CMP Block Museum of Arts
After stop in Chung Hsing University, our next is to go to the Park Lane by CMP, where is well-known for its shopping malls and green design trail. In order not to disturb people shopping, we promote synthetic biology along the trail. We introduced our project and talked about what we did on fire retardant bio-materials. And we also introduced synthetic biology and iGEM to them.
Techology Month was held annually in Mingdao High School. During Biotech Week, we introduced our project and showed the students from grades 7 to 12 with some experiments we have learned in bio lab such as DNA gel electrophoresis and plasmid DNA extraction. Hoping that more people could understand synthetic biology and our project. Many students came to our lab, and we demonstrated them how to use the pipette and some lab awareness and skills. With excitement, students are enthusiastic to the experiments, and we have a great time together.
In recent years, GMO techniques are widely applied in society and GM foods are common to get in the supermarket. However, most of us are not sure whether GM foods are safe. Therefore, we held a forum to discuss the pros and cons on GM foods in school. We were debating whether the society continues or stops the GM foods. One group of students was the affirmative side, and the other was negative side. Both groups showed great debating ability. It was an impressive and fun experience. This forum may make the public aware of the biotech applied in the society.

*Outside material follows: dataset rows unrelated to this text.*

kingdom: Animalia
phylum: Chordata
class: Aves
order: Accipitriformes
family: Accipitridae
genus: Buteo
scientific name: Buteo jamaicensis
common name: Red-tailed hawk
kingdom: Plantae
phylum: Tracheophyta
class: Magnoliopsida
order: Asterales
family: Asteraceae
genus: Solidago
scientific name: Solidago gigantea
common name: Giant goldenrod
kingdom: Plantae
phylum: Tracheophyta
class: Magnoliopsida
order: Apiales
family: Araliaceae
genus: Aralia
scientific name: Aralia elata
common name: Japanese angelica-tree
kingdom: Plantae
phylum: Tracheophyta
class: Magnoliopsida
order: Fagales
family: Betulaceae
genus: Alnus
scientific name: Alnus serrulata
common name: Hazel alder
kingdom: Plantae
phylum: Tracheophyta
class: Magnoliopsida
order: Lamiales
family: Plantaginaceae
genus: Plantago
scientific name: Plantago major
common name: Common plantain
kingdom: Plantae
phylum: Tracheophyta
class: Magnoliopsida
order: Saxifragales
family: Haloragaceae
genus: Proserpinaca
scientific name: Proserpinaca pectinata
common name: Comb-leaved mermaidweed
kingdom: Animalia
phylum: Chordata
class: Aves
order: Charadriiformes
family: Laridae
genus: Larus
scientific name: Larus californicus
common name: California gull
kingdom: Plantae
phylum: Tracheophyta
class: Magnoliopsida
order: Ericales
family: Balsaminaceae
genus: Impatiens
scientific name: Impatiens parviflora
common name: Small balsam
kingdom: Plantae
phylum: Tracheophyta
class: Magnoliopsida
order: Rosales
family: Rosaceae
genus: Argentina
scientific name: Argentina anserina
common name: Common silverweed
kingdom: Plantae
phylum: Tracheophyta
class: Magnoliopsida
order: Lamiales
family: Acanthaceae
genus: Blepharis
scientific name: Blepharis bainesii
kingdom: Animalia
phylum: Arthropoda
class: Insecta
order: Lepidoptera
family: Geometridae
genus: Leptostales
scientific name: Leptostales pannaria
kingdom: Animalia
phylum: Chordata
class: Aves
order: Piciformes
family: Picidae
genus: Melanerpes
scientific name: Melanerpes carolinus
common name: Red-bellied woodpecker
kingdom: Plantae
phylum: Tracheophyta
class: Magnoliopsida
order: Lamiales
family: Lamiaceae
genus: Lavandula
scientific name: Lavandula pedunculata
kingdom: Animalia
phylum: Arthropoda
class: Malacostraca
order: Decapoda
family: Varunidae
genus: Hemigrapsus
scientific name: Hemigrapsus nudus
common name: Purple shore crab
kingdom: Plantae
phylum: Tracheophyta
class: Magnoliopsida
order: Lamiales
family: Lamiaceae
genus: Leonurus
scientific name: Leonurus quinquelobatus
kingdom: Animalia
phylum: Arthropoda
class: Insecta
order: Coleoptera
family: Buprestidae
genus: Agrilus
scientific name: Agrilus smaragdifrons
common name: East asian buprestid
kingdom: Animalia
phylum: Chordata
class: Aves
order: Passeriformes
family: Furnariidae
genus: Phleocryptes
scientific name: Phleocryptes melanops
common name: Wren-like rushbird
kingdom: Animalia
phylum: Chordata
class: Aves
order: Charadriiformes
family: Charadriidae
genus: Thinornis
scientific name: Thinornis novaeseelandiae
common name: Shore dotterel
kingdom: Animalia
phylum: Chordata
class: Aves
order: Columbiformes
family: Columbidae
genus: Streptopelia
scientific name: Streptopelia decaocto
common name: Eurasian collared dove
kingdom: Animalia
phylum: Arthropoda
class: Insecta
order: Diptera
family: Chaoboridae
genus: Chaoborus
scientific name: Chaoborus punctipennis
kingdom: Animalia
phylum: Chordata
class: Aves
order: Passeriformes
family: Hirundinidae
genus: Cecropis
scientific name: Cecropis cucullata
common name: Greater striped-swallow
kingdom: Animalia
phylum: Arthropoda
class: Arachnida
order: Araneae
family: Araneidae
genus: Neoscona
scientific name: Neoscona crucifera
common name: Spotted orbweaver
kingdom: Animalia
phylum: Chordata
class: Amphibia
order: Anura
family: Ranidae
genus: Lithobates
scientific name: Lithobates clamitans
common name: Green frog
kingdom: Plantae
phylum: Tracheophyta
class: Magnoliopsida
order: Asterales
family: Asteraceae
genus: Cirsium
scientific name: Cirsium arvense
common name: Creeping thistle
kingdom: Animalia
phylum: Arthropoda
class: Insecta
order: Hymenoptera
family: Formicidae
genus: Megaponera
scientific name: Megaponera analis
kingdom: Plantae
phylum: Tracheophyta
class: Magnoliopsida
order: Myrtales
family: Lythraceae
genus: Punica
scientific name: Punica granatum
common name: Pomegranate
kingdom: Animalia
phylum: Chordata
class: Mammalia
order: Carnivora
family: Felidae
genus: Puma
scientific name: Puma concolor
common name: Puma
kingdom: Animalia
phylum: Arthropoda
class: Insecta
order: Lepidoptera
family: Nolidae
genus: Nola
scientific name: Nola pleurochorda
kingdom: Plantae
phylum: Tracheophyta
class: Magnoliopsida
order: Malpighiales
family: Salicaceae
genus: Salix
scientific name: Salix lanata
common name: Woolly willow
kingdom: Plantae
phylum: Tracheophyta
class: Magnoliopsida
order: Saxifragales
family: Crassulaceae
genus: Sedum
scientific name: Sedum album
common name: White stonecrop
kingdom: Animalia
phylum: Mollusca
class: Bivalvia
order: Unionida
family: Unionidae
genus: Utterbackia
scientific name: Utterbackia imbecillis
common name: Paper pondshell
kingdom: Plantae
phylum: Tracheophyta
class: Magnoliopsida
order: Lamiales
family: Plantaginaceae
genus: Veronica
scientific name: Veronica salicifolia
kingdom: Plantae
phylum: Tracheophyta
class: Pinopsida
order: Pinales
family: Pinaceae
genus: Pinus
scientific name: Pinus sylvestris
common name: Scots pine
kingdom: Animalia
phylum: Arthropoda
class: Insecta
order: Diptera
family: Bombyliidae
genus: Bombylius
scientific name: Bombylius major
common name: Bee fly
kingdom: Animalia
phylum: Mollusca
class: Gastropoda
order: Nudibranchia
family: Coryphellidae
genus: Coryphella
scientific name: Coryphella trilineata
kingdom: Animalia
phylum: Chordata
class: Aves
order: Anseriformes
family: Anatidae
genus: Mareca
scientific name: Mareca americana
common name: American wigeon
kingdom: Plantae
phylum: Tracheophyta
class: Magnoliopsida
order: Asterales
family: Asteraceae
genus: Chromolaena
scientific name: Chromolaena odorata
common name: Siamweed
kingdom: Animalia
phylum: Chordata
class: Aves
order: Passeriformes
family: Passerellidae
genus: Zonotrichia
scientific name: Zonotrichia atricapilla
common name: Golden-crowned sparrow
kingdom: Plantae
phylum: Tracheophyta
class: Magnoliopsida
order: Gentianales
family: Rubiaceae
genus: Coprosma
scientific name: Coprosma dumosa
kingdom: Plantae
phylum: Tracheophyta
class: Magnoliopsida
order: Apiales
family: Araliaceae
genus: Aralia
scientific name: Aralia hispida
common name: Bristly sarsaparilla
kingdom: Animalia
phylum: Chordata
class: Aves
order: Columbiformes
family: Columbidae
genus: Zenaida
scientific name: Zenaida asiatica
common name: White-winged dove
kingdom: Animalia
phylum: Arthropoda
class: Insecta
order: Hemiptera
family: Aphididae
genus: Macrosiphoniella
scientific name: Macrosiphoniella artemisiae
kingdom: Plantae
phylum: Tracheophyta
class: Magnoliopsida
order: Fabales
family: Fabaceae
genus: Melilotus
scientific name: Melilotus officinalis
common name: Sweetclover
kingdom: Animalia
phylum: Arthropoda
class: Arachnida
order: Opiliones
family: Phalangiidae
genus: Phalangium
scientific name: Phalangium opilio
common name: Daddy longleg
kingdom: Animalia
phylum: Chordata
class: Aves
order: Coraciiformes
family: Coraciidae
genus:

On November 1st, 2014, we visited the Academic Sinica, which is one of the top academic institutes in Taiwan. We look around the display of research achievement from labs that inspires us how biotech could be. And we also attended academic symposium, in which we discussed specific topic and expressed our idea. Meanwhile, we went to scientific research lectures, which intrigues our motivation to learn more biotech approaches in the lab.
By the way, we met Dr. Woan-Yuh Tarn in Institute of Biomedical Sciences. We discussed our project and she is interested in our idea. We acquired the materials for gene cloning from her lab. This visit in Sinica has a significant meaning for us and is also the beginning on our iGEM tour.
We visited iGEM team NTCU-Formosa and met a member, CHAO-DI CHANG to learn the approach about data mining. We also looked around their laboratory and the campus. We asked him about the tricks of searching the bacteria or the protein we need. He told us some useful web resources such as NCBI, UniProtKB and dbPTM. He introduced these webs to us and taught us how to use them and find the target we may need. Also, he showed us how to write a programming code to sort out the data we download. As for we, we told him the idea of our iGEM project and exchanged different ideas and experiences in the previous iGEM Jamboree.